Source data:
::::

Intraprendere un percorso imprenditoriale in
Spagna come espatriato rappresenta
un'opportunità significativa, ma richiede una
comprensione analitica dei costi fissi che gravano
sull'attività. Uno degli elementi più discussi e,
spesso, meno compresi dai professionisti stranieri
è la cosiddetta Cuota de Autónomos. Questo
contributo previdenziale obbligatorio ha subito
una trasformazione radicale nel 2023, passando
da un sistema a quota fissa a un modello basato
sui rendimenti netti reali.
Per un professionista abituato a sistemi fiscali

::::

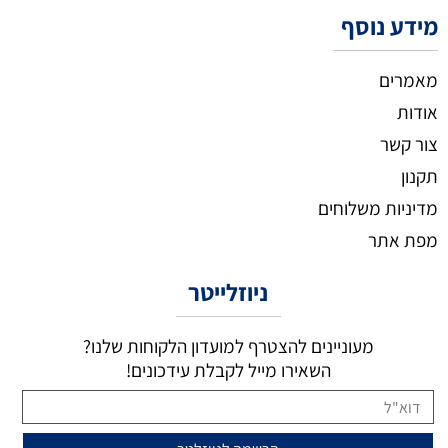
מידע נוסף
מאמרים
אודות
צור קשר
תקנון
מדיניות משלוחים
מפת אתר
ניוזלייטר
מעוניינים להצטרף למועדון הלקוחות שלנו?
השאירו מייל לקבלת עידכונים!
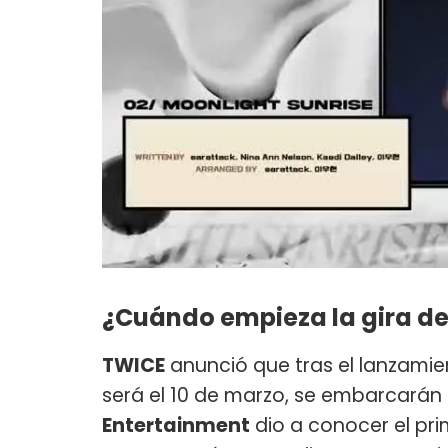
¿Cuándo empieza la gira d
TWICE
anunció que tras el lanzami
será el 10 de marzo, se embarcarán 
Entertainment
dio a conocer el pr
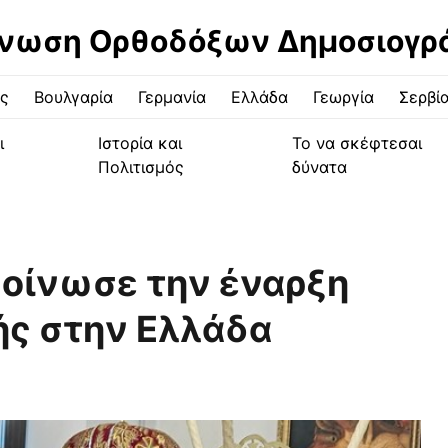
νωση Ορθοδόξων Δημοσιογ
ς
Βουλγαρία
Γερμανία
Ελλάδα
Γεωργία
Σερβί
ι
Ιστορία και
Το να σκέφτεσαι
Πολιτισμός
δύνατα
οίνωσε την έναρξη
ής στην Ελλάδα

::::

Return the lines of the listing from the line with "empieza la gira d" to the line with "ής στην Ελλάδα", including both of those lines, and leave the pictures out.

• _Output below_
¿Cuándo empieza la gira d
TWICE
anunció que tras el lanzami
será el 10 de marzo, se embarcarán 
Entertainment
dio a conocer el pr
νωση Ορθοδόξων Δημοσιογ
ς
Βουλγαρία
Γερμανία
Ελλάδα
Γεωργία
Σερβί
ι
Ιστορία και
Το να σκέφτεσαι
Πολιτισμός
δύνατα
οίνωσε την έναρξη
ής στην Ελλάδα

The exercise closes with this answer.